The records |
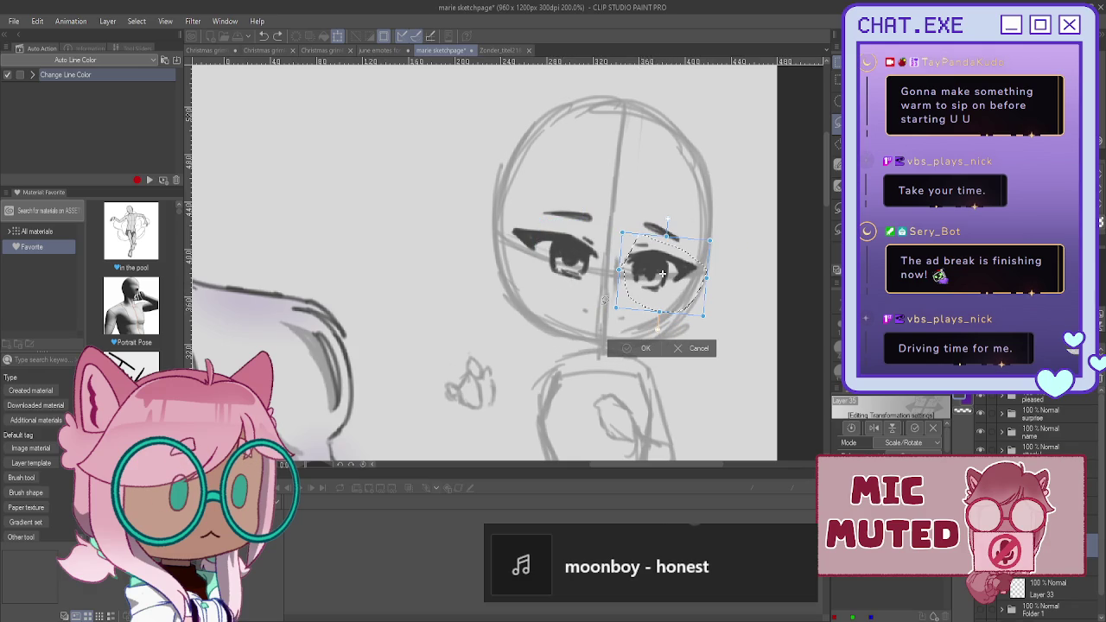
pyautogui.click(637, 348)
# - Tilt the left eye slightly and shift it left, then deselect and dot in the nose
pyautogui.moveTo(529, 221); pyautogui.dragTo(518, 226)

==

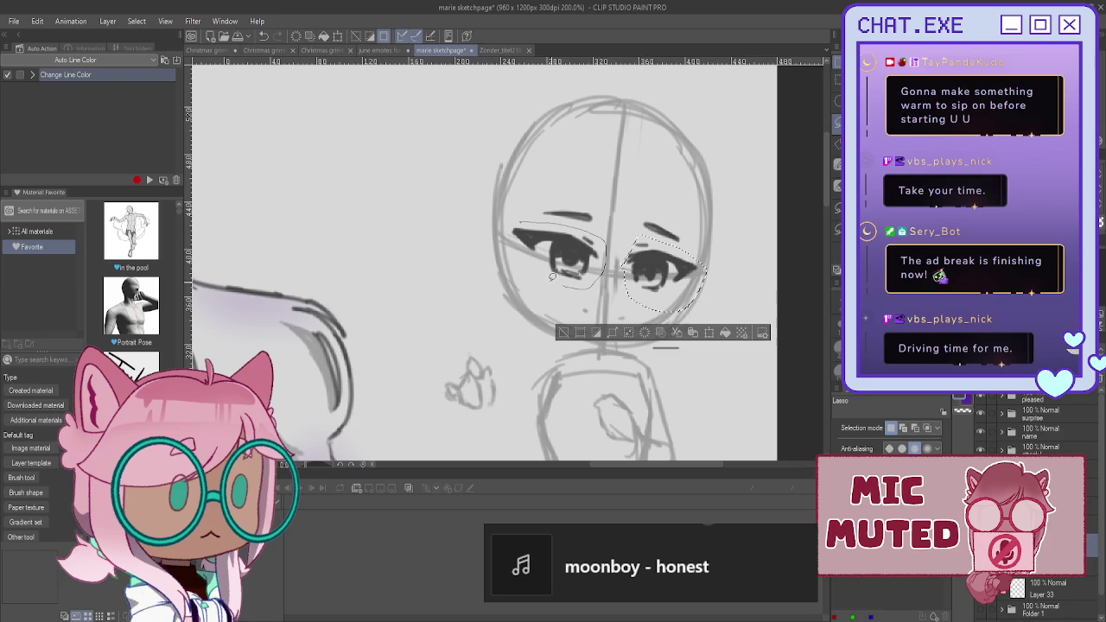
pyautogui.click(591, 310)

---

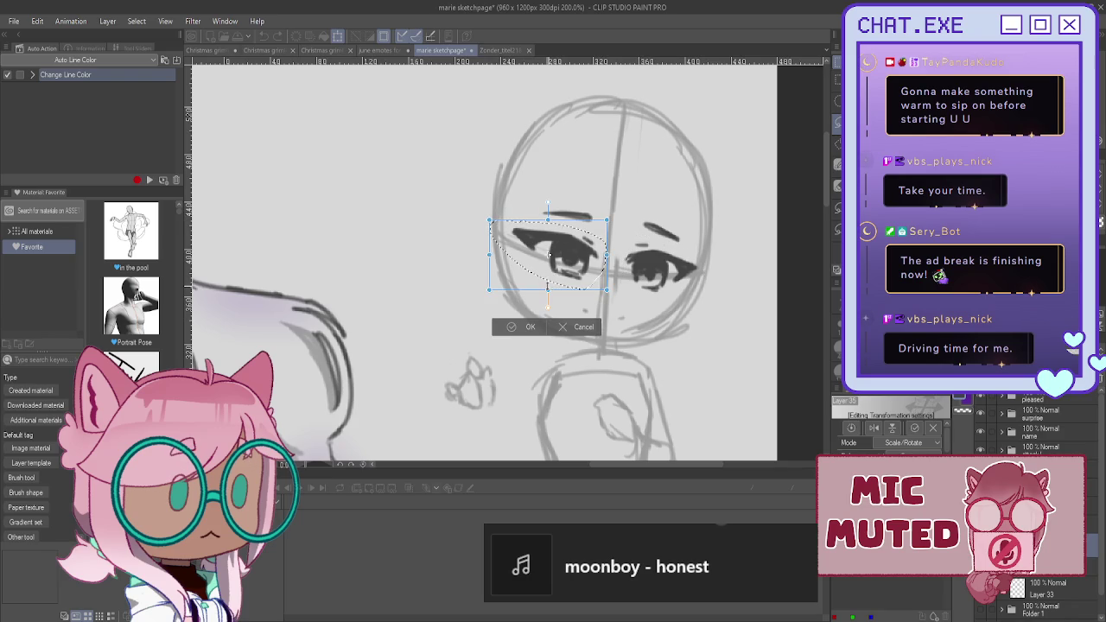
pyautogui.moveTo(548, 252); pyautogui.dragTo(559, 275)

Directions for this task |
The range runs from the line with "pyautogui.click(637, 348)" up to and including the line with "pyautogui.moveTo(529, 221); pyautogui.dragTo(518, 226)" in the listing above; please write out exactly those lines and nothing more.

Result |
pyautogui.click(637, 348)
# - Tilt the left eye slightly and shift it left, then deselect and dot in the nose
pyautogui.moveTo(529, 221); pyautogui.dragTo(518, 226)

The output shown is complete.